When you reckon that the nutrients in most composts are only enough to sustain growth for ? 6 weeks - no surprise? Hence the need to feed eg Toms when the first fruit sets.

Spookyville

thanks for the replies so far.

Acceptable so say mix the old with new 50-50 and add some manure and fishbone etc in to it? (Just don't want to have to throw away x tonnes of grow bag compost everywhere!  :o)

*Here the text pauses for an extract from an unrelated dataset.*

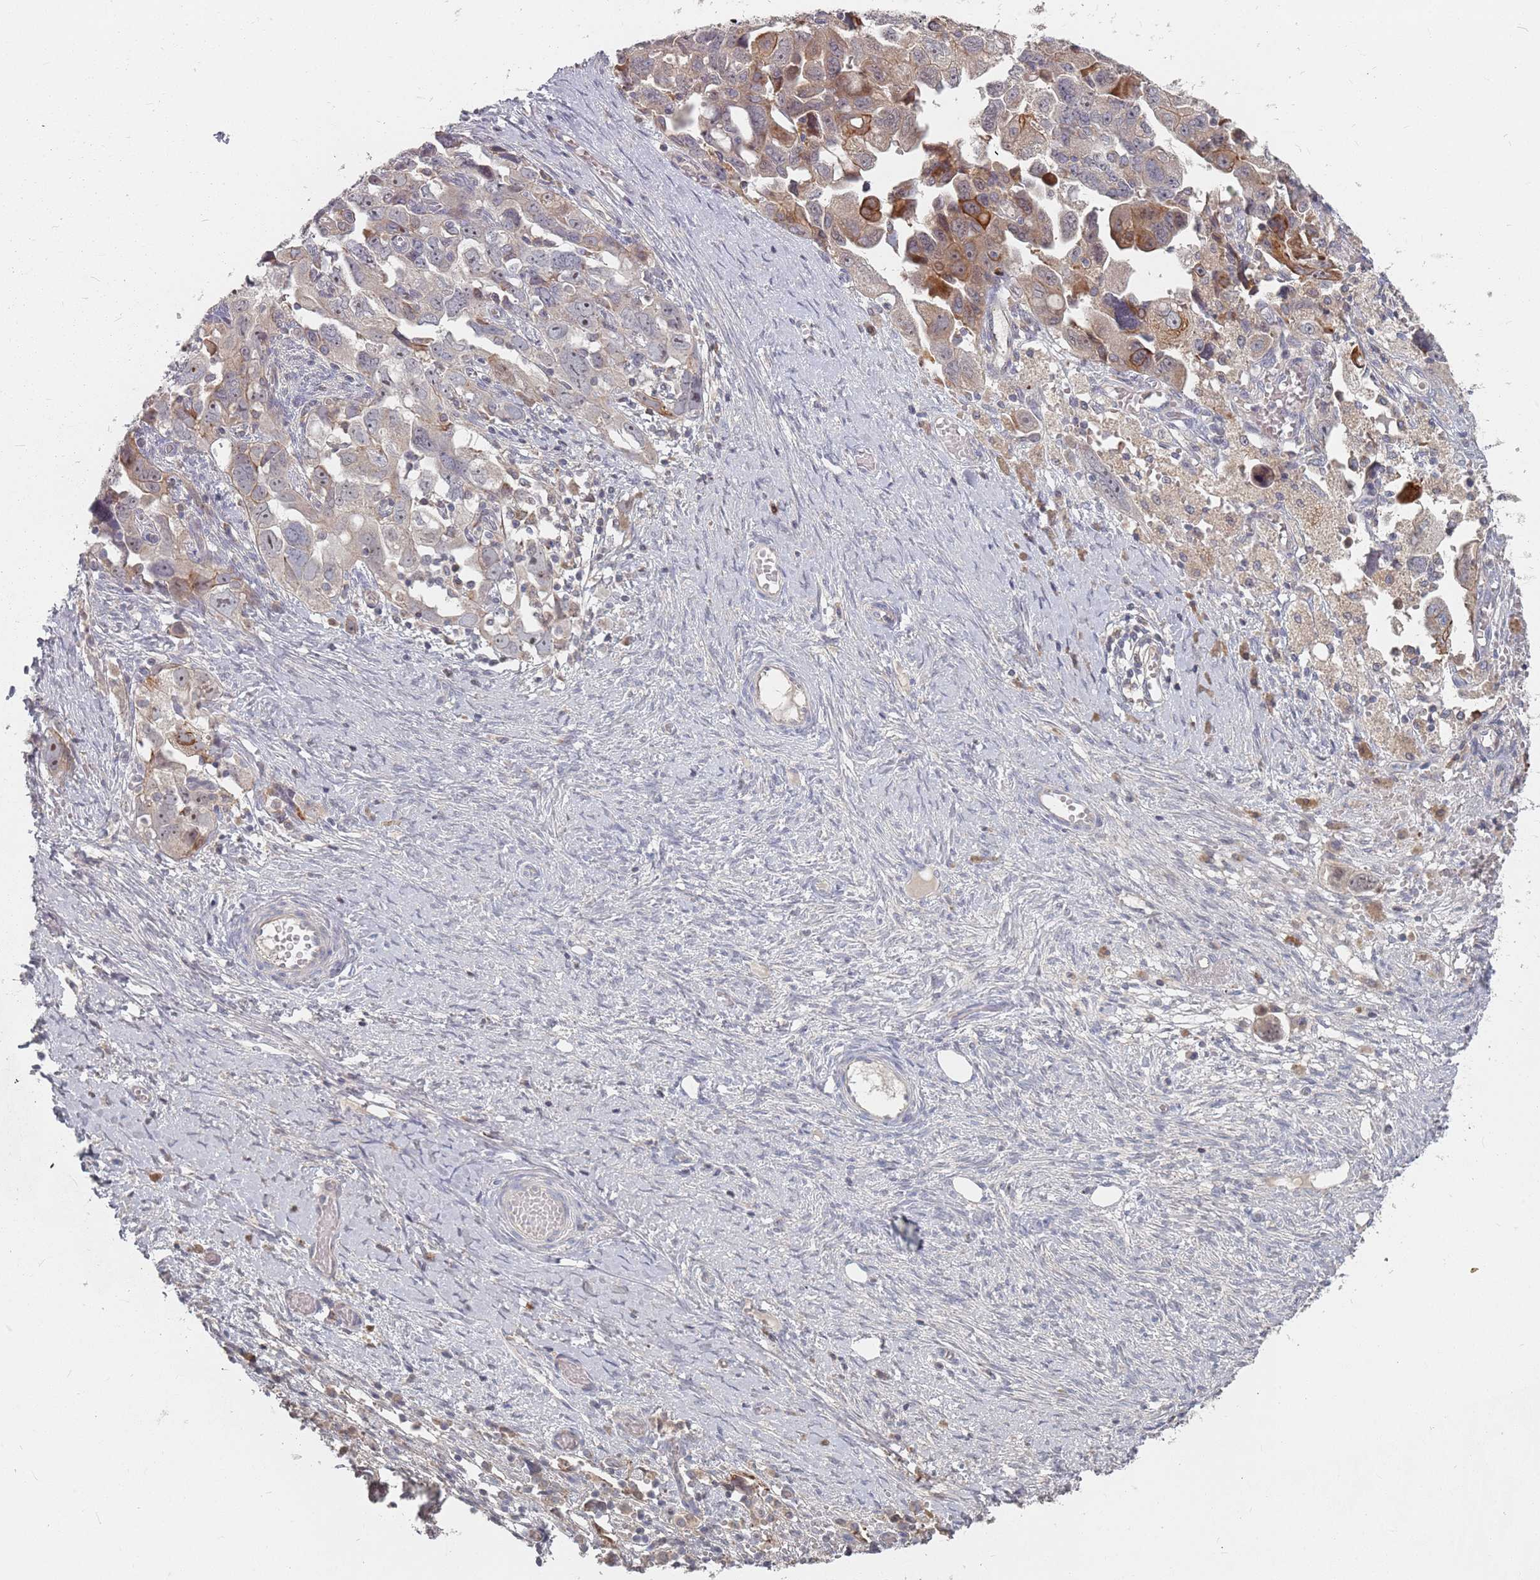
{"staining": {"intensity": "moderate", "quantity": "<25%", "location": "cytoplasmic/membranous"}, "tissue": "ovarian cancer", "cell_type": "Tumor cells", "image_type": "cancer", "snomed": [{"axis": "morphology", "description": "Carcinoma, NOS"}, {"axis": "morphology", "description": "Cystadenocarcinoma, serous, NOS"}, {"axis": "topography", "description": "Ovary"}], "caption": "DAB immunohistochemical staining of ovarian cancer displays moderate cytoplasmic/membranous protein expression in approximately <25% of tumor cells.", "gene": "ADAL", "patient": {"sex": "female", "age": 69}}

So what does everyone do with used grow bags or containers with it in after use? dig it into garden somewhere?

Columbus

Hi Spooky, Hi all  :)

I`ve been throwing mine into my cold frame that previously suffered from poor dry soil, Its been helped along with a mix of rotted leaf mould, horse muck and any used compost from plugs and pots through the year.
The crop of cucumbers from the cold frame has been huge so I guess it all helps.

I also put some over my small tulip bed as a top dressing.

In situations like that you can see where the ingredients are going rather than a random spread across the plot.

Col
... I am warmed by winter sun and by the light in your eyes.
I am refreshed by the rain and the dew
And by thoughts of you...

Marymary

I grew early pots in containers & was very impressed with the yield - swift I think.. I then got some which were supposed to provide new potatoes for Christmas & planted them in August in the same containers with about half of the old compost topped up with our own plus some organic fertilizer.  they grew up beautifully then seemed to succumb to blight & I had to lift them today & only got pebble sized tubas which we've just eaten for our tea.  I put all the compost on to the heap & reckoned there was a lesson there - not to plant in the same compost.

Kepouros

It is never wise to grow potatoes in the same soil or compost for two or more consecutive crops.  Many soils (although not usually soilless composts) contain a low incidence of bacterial or viral potato diseases.  A `one off` crop can be obtained from such soils without any noticeable signs of the disease, but the actual growing of the potato can cause the disease to multiply in the soil so that a following crop is more heavily attacked.  However, even when the soil or compost is initially clean the first seed potato planted may already carry the disease (erwinia caratovora - blackleg - and soft rot are examples) and will actually transmit the disease to a clean soil.  That is why a four year rotation is usually considered essential for potatoes.

LILACSPLASH

stick mine in the compo bin with some well rotted do.